**Supplied entries**
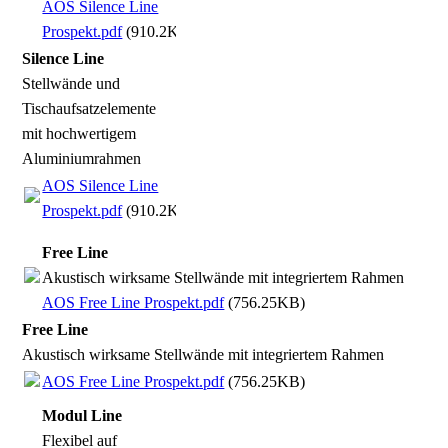
AOS Silence Line
Prospekt.pdf
(910.2KB)
Silence Line
Stellwände und
Tischaufsatzelemente
mit hochwertigem
Aluminiumrahmen
AOS Silence Line
Prospekt.pdf
(910.2KB)
Free Line
Akustisch wirksame Stellwände mit integriertem Rahmen
AOS Free Line Prospekt.pdf
(756.25KB)
Free Line
Akustisch wirksame Stellwände mit integriertem Rahmen
AOS Free Line Prospekt.pdf
(756.25KB)
Modul Line
Flexibel auf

**Work required**
Please return every record above exactly, but leave out the pictures.

**Solved exercise**
AOS Silence Line
Prospekt.pdf
(910.2KB)
Silence Line
Stellwände und
Tischaufsatzelemente
mit hochwertigem
Aluminiumrahmen
AOS Silence Line
Prospekt.pdf
(910.2KB)
Free Line
Akustisch wirksame Stellwände mit integriertem Rahmen
AOS Free Line Prospekt.pdf
(756.25KB)
Free Line
Akustisch wirksame Stellwände mit integriertem Rahmen
AOS Free Line Prospekt.pdf
(756.25KB)
Modul Line
Flexibel auf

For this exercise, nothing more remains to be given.